Anggota DJSN Bambang Purwoko menuding, perubahan konsep RUU BPJS tersebut akibat dari kewenangan DPR. “Kalau DPR tidak mengubah, tidak akan rumit seperti ini,” ujar Bambang kepada KONTAN, Kamis (14/7).
Empat BPJS yang dimaksud adalah PT Askes, PT Jamsostek, PT Taspen, dan PT Asabri, namun badan hukumnya saja yang diubah menjadi badan hukum publik. Mengenai program dan kepesertaan, aset, iuran, dan lembaga tetap berjalan sendiri-sendiri.
Akibat perbedaan konsep itu, Bambang menyatakan RUU BPJS sulit sekali disahkan atau dilaksanakan nantinya. Dia beralasan pelaksanaan terbentur oleh sulitnya transformasi aset, program, dan kepesertaan, dan iuran.
Menurutnya, transformasi aset sulit dilakukan karena menyangkut investasi yang jumlahnya tidak tetap sehingga diperlukan audit yang benar. Hal serupa terjadi dalam kepesertaan.
Mengenai program, Bambang menilai pelaksanaannya terbentur bagaimana menggabungkan program yang berbeda menjadi satu. “Masalahnya kan programnya beda-beda, sehingga akan sulit,” tambahnya.

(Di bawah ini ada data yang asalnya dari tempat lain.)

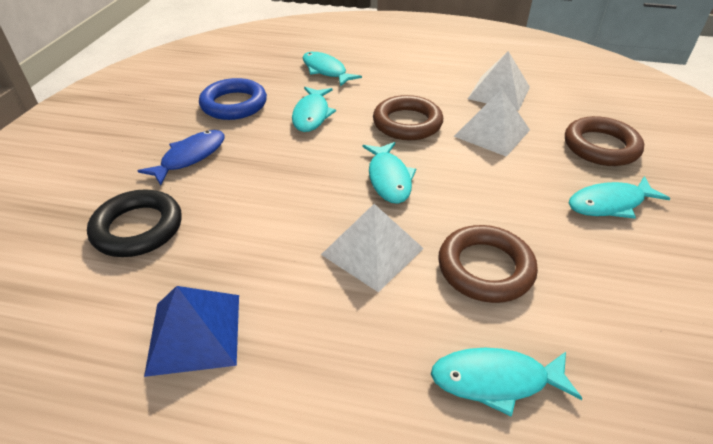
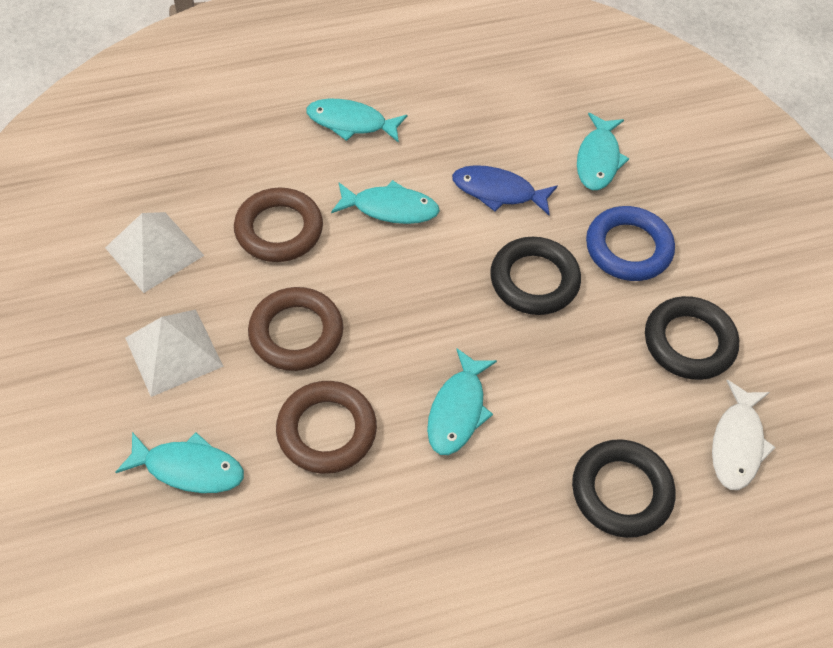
black ring: 1 -> 3
blue pyramid: 1 -> 0
white fish: 0 -> 1
white pyramid: 3 -> 2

Ketua Umum Asosiasi Pengusaha Indonesia Sofjan Wanandi mengatakan bahwa RUU BPJS masih berupa konsep awal yang tidak matang. Pemerintah dan DPR kemungkinan besar tidak mengetahui konsep atau tujuan yang sebenarnya. Tidak mudah melakukan transformasi keseluruhan seperti yang diinginkan.